Task item – Should a line below contain the word "middle", report it.

Information provided –
::::::
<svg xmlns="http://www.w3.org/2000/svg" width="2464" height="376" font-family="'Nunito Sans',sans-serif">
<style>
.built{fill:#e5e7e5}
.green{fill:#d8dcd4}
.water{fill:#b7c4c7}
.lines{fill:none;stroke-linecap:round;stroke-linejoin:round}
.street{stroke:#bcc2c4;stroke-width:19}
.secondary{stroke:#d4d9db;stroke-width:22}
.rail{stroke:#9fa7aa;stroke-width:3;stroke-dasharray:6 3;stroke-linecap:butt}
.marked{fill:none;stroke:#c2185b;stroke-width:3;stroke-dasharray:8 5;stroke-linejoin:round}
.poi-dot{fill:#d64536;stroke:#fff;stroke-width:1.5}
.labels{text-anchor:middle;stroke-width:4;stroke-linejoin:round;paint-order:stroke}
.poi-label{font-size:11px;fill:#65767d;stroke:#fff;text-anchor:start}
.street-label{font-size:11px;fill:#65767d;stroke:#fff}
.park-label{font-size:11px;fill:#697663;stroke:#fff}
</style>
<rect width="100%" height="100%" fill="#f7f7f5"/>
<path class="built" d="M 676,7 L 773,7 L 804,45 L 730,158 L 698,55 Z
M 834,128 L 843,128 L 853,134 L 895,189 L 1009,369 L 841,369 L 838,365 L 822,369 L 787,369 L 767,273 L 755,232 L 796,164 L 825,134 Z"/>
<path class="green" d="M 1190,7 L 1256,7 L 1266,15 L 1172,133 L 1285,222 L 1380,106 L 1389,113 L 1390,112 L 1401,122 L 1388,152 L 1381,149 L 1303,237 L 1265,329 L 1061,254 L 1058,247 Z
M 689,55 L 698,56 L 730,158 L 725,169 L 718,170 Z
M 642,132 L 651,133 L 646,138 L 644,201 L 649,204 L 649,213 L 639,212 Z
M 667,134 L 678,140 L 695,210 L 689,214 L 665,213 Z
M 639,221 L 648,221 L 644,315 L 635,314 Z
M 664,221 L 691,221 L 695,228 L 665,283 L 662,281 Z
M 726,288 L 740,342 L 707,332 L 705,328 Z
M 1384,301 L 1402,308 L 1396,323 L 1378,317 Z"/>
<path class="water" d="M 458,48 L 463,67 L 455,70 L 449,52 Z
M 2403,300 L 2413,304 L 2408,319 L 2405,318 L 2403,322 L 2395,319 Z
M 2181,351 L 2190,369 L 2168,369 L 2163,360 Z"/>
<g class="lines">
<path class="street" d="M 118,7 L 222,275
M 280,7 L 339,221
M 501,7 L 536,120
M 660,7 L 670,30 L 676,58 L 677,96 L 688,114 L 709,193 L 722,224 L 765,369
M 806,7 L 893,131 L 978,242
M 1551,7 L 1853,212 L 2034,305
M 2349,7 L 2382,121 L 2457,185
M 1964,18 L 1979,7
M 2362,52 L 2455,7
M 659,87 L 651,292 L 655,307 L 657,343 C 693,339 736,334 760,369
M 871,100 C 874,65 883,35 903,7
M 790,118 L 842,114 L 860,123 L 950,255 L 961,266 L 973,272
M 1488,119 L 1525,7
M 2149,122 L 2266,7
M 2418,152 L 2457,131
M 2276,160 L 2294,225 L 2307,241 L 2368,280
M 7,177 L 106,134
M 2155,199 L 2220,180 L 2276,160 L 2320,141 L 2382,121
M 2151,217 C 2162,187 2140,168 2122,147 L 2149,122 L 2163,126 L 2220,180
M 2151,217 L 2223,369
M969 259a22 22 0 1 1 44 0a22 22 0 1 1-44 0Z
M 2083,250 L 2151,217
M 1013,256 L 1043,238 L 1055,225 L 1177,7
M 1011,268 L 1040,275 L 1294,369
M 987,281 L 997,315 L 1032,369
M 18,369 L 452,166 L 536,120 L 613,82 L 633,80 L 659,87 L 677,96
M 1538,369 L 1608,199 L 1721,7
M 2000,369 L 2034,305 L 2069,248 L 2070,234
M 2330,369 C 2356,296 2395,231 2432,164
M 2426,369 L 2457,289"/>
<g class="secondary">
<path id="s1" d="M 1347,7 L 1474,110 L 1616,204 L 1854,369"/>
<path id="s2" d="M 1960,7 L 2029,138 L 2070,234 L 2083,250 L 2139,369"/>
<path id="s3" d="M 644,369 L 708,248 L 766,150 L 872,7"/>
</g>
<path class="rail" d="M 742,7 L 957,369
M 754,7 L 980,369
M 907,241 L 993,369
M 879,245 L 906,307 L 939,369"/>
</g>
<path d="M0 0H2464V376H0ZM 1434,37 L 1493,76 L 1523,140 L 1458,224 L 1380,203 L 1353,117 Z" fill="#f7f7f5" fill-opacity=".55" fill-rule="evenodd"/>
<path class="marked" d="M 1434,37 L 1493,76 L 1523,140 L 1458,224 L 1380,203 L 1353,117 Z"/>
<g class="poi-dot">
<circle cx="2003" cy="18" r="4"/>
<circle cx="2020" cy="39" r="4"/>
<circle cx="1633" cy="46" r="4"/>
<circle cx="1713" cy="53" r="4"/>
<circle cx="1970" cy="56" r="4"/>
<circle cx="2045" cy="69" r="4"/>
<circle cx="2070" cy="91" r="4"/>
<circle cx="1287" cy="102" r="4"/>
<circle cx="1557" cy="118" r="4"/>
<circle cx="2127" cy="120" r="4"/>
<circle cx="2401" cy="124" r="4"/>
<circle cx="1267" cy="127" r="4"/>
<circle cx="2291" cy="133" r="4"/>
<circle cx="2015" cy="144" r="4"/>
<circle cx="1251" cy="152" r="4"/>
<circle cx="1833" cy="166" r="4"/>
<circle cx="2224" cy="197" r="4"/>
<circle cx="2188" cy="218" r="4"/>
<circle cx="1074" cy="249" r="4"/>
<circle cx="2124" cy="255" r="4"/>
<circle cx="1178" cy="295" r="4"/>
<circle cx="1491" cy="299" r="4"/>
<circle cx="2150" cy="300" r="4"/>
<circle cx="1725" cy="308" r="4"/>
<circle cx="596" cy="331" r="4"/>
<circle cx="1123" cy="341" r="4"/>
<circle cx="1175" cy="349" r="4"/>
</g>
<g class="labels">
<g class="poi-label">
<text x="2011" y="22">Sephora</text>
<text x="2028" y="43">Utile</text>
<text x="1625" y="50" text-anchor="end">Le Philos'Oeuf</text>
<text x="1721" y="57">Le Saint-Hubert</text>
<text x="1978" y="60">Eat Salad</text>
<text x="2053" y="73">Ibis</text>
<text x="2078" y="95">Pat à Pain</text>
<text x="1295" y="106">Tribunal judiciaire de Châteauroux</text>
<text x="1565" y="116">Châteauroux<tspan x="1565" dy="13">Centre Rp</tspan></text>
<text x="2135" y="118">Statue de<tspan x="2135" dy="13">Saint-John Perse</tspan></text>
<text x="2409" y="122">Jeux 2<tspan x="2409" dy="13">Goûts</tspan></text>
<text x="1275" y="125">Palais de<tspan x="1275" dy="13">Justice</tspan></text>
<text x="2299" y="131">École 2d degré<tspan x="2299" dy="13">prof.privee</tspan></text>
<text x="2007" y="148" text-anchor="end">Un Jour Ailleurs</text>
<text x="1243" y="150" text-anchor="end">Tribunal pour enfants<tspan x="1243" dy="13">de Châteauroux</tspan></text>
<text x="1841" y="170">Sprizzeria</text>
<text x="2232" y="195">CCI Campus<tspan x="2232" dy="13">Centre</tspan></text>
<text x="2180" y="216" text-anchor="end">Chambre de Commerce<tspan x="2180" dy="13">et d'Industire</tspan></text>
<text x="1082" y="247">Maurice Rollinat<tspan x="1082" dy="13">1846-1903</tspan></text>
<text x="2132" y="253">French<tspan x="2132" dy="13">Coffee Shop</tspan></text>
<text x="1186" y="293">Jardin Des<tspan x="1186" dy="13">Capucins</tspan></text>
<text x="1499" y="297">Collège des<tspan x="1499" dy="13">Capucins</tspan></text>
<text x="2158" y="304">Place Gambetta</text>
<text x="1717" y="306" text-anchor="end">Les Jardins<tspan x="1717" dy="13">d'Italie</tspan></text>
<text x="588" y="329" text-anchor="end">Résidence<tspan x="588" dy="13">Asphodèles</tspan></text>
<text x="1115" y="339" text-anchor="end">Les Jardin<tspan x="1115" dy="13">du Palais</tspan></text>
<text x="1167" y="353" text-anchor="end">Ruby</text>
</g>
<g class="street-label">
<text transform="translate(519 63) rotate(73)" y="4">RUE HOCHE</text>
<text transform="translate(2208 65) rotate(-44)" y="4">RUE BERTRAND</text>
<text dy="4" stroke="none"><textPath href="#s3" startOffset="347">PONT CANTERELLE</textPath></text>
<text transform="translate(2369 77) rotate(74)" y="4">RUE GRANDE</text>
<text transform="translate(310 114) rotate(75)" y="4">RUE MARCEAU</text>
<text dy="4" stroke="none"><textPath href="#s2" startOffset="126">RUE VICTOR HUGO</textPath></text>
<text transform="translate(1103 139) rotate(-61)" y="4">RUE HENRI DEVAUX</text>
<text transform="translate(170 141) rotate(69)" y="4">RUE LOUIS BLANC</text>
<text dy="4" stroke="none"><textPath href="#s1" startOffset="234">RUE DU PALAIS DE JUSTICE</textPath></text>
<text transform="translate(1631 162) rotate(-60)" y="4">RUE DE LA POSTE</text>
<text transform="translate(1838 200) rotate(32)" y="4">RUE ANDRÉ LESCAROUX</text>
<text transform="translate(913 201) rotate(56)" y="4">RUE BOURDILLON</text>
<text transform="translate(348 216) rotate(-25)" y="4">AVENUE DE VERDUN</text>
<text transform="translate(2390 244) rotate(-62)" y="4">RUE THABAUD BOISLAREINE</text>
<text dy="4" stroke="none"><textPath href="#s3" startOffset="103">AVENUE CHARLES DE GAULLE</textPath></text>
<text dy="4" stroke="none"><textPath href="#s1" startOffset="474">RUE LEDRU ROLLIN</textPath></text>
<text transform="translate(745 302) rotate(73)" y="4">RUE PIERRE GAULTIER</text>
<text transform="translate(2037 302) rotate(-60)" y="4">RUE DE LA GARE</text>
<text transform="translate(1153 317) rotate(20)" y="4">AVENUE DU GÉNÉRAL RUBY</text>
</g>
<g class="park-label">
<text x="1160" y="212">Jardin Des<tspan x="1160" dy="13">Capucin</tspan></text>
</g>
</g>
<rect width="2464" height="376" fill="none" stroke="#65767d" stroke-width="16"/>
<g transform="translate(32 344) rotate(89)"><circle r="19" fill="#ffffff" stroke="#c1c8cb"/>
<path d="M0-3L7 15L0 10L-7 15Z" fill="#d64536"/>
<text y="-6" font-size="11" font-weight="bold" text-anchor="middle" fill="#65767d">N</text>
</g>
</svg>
::::::
Result for this task –
.labels{text-anchor:middle;stroke-width:4;stroke-linejoin:round;paint-order:stroke}
<text y="-6" font-size="11" font-weight="bold" text-anchor="middle" fill="#65767d">N</text>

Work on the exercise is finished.